Lo studio ha coinvolto 314 pazienti operati in sette centri italiani di eccellenza: 161 sottoposti a chirurgia robotica e 153 a laparoscopia tradizionale. L’analisi ha evidenziato una marcata riduzione dei livelli di Interleuchina-6 (IL-6) e TNF-α, due marcatori associati allo stress chirurgico e alla risposta infiammatoria dell’organismo. Nel dettaglio, l’aumento della IL-6 nelle 24 ore successive all’intervento è stato del 478% nei pazienti operati con il robot contro il 730% registrato nella laparoscopia tradizionale. Ancora più netta la differenza relativa al TNF-α: +15,57% con la chirurgia robotica rispetto al +47,58% osservato con la laparoscopia. “L’intervento chirurgico rappresenta comunque un trauma per l’organismo, che reagisce attivando una cascata di segnali infiammatori”, spiega Milone. “Abbiamo dimostrato che il sistema robotico consente una chirurgia più accurata e meno traumatica, con livelli di citochine significativamente inferiori nel post-operatorio”.

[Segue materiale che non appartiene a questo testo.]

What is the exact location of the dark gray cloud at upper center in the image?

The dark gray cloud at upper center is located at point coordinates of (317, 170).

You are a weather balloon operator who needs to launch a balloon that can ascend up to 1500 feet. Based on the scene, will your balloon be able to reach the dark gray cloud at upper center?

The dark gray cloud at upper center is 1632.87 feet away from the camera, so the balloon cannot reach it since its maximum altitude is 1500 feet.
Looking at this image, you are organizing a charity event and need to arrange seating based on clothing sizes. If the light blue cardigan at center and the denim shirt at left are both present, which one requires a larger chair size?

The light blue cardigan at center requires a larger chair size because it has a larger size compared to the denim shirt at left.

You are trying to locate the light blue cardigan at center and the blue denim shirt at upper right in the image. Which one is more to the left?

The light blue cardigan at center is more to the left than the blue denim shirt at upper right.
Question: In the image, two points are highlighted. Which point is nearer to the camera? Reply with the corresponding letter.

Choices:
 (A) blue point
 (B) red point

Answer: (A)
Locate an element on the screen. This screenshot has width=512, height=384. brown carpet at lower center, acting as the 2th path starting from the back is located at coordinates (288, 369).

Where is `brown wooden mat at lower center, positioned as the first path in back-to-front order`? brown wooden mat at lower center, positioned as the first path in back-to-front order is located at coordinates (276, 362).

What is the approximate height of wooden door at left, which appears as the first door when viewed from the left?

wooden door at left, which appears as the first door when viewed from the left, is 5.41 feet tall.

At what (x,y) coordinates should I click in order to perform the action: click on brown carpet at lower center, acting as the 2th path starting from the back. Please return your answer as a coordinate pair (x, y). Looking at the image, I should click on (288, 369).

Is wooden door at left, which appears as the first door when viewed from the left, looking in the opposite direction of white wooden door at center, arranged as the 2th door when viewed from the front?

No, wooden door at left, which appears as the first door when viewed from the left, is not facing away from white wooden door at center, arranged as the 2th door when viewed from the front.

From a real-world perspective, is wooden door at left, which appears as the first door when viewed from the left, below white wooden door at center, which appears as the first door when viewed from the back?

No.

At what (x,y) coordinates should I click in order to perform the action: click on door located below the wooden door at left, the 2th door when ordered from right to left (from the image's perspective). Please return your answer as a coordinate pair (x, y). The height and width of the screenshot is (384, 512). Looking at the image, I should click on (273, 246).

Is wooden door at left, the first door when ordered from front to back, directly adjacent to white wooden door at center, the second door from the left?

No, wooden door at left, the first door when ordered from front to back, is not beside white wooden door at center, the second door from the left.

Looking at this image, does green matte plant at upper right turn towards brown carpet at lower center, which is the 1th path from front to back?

Secondo i ricercatori, i benefici risultano particolarmente evidenti nei pazienti obesi e nei casi più complessi dal punto di vista anatomico, come gli interventi nel distretto pelvico. La tecnologia robotica, grazie alla visione tridimensionale e agli strumenti articolati che replicano i movimenti del polso umano, permetterebbe infatti una maggiore precisione e delicatezza rispetto alla laparoscopia standard. Oltre all’Università Federico II di Napoli, hanno partecipato allo studio anche Istituto Europeo di Oncologia, Istituto Nazionale Tumori IRCCS Fondazione G. Pascale, Università degli Studi di Perugia, Università degli Studi di Torino, Università Politecnica delle Marche e Ospedale Cardarelli.